§ WHAT THE EXERCISE ASKS
Please return all of the material exactly, with no line missing.

§ EXTRACTED INFORMATION
__________________________________________________

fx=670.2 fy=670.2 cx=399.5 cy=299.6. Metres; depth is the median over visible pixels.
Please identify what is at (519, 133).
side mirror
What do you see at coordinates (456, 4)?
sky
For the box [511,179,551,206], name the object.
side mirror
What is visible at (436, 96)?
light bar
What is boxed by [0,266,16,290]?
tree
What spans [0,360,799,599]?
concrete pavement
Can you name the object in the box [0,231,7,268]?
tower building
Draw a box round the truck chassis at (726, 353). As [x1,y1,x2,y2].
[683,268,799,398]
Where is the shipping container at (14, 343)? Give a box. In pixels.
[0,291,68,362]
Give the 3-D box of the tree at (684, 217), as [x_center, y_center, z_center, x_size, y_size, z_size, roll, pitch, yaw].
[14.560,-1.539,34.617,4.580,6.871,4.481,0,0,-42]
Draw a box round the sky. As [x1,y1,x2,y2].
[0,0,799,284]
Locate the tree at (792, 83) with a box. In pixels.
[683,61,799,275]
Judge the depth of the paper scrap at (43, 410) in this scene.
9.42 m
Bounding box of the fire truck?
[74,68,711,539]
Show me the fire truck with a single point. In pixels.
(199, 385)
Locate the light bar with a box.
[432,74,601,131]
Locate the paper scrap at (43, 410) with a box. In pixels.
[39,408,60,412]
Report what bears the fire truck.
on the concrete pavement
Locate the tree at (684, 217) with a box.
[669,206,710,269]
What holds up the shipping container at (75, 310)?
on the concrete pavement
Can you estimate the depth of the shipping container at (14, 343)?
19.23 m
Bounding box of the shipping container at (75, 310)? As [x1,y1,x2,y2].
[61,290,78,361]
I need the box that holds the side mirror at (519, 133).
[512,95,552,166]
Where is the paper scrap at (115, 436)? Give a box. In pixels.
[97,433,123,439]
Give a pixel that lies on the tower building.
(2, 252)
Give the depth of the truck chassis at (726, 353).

__________________________________________________

§ TASK SOLUTION
fx=670.2 fy=670.2 cx=399.5 cy=299.6. Metres; depth is the median over visible pixels.
Please identify what is at (519, 133).
side mirror
What do you see at coordinates (456, 4)?
sky
For the box [511,179,551,206], name the object.
side mirror
What is visible at (436, 96)?
light bar
What is boxed by [0,266,16,290]?
tree
What spans [0,360,799,599]?
concrete pavement
Can you name the object in the box [0,231,7,268]?
tower building
Draw a box round the truck chassis at (726, 353). As [x1,y1,x2,y2].
[683,268,799,398]
Where is the shipping container at (14, 343)? Give a box. In pixels.
[0,291,68,362]
Give the 3-D box of the tree at (684, 217), as [x_center, y_center, z_center, x_size, y_size, z_size, roll, pitch, yaw].
[14.560,-1.539,34.617,4.580,6.871,4.481,0,0,-42]
Draw a box round the sky. As [x1,y1,x2,y2].
[0,0,799,284]
Locate the tree at (792, 83) with a box. In pixels.
[683,61,799,275]
Judge the depth of the paper scrap at (43, 410) in this scene.
9.42 m
Bounding box of the fire truck?
[74,68,711,539]
Show me the fire truck with a single point. In pixels.
(199, 385)
Locate the light bar with a box.
[432,74,601,131]
Locate the paper scrap at (43, 410) with a box. In pixels.
[39,408,60,412]
Report what bears the fire truck.
on the concrete pavement
Locate the tree at (684, 217) with a box.
[669,206,710,269]
What holds up the shipping container at (75, 310)?
on the concrete pavement
Can you estimate the depth of the shipping container at (14, 343)?
19.23 m
Bounding box of the shipping container at (75, 310)? As [x1,y1,x2,y2].
[61,290,78,361]
I need the box that holds the side mirror at (519, 133).
[512,95,552,166]
Where is the paper scrap at (115, 436)? Give a box. In pixels.
[97,433,123,439]
Give a pixel that lies on the tower building.
(2, 252)
Give the depth of the truck chassis at (726, 353).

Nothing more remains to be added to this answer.